Asylum Free Zones in the U.S. Examined by Inter-American Commission

Written by on December 20, 2016 in Asylum, Immigration Courts with 0 Comments

immigration-impact-asylum-free-zonesEntire jurisdictions in the United States have become so hostile to asylum seekers and their representatives that the U.S. government, and its immigration court system, is failing to deliver on its international and national obligation to protect them. The asylum-seekers who end up in one of these hostile jurisdictions, which advocates call “asylum-free zones,” face numerous challenges to obtaining humanitarian protection as a result.

To highlight this troubling trend, on December 9, the Inter-American Commission for Human Rights (IACHR), held a public hearing focused on the prevalence of asylum free zones in certain immigration courts around the country. In these asylum free zones, it is virtually impossible for asylum-seekers to obtain, or even seek, asylum due to a culture of intimidation by the Courts and the lack of competent counsel.

The petitioners presented numerous crushing examples of jurisdictions with abysmal approval rates. Two of these asylum-free zones are Atlanta, Georgia, and Charlotte, North Carolina.

Petitioners at the Commission told of the disproportionately low asylum grant rates in these jurisdictions (less than 2 percent in Atlanta and less than 13 percent in Charlotte), and troubling practices in the courts (judges rolling their eyes, disparaging statements from the bench, a practice of not recording the entirety of the hearings, giving asylum seekers representing themselves only 1 to 2 weeks to prepare their applications).
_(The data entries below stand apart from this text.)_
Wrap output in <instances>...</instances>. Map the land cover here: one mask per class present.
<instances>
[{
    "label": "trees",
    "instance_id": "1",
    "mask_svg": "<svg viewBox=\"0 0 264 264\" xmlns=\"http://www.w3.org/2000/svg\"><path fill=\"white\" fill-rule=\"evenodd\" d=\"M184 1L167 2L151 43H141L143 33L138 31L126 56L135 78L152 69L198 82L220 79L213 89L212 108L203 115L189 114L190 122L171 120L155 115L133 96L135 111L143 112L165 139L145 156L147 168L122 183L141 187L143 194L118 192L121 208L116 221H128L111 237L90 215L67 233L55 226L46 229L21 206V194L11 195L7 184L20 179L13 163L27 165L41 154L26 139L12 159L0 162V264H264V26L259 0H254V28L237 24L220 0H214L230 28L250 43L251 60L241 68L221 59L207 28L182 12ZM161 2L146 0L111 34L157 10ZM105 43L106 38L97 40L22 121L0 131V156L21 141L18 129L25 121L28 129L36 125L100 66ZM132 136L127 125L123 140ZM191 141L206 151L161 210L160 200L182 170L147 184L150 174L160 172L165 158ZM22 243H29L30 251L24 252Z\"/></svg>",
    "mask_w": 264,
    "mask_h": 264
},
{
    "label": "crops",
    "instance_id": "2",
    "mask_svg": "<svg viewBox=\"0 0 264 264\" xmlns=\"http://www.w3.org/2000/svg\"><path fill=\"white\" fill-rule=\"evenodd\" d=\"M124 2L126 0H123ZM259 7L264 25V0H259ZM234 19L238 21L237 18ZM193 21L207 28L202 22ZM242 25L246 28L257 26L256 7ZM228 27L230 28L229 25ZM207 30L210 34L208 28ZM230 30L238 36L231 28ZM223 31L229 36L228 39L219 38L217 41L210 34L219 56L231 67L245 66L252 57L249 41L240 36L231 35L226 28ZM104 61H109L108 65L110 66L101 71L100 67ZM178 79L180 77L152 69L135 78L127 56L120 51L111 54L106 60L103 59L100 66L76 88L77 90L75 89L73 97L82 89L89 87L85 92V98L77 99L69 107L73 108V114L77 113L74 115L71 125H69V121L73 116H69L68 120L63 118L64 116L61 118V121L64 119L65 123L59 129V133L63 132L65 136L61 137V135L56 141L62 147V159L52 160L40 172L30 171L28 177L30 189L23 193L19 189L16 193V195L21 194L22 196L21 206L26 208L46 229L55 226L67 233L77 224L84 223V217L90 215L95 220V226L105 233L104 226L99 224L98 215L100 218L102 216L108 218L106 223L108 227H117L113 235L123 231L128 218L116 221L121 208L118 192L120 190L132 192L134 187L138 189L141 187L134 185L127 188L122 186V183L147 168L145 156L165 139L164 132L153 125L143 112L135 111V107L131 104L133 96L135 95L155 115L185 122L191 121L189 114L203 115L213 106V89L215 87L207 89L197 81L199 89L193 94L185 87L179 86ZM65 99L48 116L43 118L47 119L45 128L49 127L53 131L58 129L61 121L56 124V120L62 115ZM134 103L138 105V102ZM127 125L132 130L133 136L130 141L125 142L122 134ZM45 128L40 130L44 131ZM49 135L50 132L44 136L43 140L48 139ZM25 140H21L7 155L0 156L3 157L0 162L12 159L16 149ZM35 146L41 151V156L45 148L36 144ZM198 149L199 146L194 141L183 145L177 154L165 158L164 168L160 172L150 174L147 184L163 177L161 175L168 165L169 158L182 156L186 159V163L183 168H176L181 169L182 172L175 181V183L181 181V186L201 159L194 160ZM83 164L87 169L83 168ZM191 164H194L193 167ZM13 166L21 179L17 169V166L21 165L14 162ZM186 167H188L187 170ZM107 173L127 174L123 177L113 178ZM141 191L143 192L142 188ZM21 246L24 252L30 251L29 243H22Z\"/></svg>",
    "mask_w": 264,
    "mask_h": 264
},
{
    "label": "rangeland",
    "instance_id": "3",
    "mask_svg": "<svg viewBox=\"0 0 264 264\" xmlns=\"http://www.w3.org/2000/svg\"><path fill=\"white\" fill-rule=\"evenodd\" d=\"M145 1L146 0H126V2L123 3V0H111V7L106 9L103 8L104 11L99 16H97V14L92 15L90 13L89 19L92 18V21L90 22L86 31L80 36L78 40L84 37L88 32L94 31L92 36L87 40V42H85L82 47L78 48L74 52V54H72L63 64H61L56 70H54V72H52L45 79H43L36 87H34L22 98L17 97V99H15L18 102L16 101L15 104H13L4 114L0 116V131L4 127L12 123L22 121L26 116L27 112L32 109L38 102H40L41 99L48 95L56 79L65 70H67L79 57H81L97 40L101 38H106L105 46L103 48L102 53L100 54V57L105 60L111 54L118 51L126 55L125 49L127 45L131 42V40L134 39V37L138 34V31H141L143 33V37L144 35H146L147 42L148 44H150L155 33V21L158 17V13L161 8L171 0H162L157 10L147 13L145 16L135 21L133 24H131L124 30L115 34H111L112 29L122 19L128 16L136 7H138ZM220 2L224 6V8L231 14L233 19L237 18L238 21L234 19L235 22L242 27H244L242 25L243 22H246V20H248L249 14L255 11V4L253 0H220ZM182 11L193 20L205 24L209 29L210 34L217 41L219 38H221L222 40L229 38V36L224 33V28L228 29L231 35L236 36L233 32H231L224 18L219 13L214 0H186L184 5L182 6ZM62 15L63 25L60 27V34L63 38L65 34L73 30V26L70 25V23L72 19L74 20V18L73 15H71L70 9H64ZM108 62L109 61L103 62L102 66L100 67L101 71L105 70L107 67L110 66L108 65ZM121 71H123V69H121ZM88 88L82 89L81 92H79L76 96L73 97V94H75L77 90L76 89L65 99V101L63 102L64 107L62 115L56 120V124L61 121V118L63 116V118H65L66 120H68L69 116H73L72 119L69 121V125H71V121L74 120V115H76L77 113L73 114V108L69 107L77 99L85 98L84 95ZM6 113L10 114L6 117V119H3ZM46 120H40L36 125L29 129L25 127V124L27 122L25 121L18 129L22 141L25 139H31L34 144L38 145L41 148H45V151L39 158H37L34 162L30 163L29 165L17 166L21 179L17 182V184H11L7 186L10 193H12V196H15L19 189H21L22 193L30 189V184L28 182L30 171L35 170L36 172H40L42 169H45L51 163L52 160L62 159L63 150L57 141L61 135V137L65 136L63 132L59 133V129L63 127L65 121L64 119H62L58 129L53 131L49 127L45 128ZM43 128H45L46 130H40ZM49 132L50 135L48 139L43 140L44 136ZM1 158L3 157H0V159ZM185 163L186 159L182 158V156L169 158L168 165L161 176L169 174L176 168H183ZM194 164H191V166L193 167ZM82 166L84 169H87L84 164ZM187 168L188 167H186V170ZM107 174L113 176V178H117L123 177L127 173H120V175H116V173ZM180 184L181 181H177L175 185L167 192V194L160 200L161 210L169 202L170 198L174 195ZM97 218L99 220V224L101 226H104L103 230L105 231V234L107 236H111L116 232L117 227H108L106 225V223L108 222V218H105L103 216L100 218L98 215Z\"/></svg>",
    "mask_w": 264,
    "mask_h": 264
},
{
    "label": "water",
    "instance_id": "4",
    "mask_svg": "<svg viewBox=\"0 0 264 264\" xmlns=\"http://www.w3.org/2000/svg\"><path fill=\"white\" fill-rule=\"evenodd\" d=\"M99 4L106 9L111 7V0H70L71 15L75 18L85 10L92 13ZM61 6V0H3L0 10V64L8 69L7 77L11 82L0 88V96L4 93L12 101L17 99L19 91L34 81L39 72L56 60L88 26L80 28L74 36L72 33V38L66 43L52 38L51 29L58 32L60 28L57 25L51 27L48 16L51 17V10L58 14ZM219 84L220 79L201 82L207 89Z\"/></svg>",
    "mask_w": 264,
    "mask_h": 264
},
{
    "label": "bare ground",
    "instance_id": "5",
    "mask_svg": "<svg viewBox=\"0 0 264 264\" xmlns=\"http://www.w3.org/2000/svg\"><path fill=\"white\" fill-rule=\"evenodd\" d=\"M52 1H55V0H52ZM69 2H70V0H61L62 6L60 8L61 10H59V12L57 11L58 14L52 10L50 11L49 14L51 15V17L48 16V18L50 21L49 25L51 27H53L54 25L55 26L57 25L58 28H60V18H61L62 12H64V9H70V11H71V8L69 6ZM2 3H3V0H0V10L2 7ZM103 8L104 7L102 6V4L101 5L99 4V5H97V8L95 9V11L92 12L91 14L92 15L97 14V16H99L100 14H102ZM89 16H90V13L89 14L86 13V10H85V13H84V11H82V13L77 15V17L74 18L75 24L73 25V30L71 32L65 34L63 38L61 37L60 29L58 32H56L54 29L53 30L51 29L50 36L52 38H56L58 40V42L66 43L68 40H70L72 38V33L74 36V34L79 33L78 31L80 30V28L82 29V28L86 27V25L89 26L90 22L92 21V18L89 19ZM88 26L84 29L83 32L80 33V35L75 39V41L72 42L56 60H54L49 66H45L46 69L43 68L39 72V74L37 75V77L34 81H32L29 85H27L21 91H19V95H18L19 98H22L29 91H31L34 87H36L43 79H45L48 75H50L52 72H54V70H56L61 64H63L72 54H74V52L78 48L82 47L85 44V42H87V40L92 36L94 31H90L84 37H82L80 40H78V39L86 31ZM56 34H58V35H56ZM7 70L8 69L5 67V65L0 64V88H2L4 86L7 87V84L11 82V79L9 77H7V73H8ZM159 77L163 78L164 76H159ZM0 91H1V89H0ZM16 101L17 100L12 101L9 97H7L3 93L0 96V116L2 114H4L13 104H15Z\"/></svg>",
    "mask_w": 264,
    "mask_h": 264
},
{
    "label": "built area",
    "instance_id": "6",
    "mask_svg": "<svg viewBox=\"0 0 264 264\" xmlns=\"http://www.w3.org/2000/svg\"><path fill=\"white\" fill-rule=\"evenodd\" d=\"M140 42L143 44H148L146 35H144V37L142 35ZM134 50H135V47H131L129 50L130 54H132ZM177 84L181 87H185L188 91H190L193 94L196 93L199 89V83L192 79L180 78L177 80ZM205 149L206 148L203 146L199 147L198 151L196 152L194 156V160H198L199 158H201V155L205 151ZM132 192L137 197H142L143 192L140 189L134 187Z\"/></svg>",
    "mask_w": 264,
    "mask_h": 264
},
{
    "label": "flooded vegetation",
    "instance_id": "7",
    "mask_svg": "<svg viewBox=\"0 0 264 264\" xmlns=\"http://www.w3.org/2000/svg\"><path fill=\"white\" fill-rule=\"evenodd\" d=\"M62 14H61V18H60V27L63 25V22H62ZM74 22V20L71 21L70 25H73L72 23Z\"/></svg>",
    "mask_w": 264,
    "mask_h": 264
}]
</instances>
According to the petitioners, many asylum seekers in these jurisdictions do not even appeal after Executive Office for Immigration Review (EOIR), the immigration court system, denies their asylum case because they know the case will go back before the same judge, and because they have been made to understand that the process is fundamentally unfair. The petitions said EOIR discourages asylum seekers by failing to believe in the validity of the claim, or not allowing them to even file their applications for relief in the first place. At one point, a petitioner noted, “[the Court] often serves as a second prosecutor.”

Numerous organizations from around the country, spearheaded by the Centers of Excellence, petitioned the IACHR for this hearing and made certain asks. They included:

  • Issuing a public statement acknowledging concerns about these asylum-free zones;
  • Conducting visits to immigration courts around the country to investigate disproportionately low asylum rates;
  • Production of a report on the disparity among jurisdictions.

During the hearing, the government responded by noting various efforts it has made to address concerns like these in the past and that they take these concerns very seriously. The Commissioners also had an opportunity to speak during the hearing.  One of them said:

“I do not believe you can have these asylum-free zones in a democracy. Article 27 recognizes a right to asylum. I believe there cannot be a state in which judges refuse to apply international standards while others do. This is a very troubling situation.”

It is heartening to see that an international body dedicated to the protection and promotion of human rights in the Americas has acknowledged that it is simply unacceptable to have asylum-free zones in the United States. We hope that EOIR and the U.S. government will take note, and move to address these violations and to ensure that asylum-seekers in the United States, regardless of where they end up, get a fair chance to present their case in court in a meaningful way.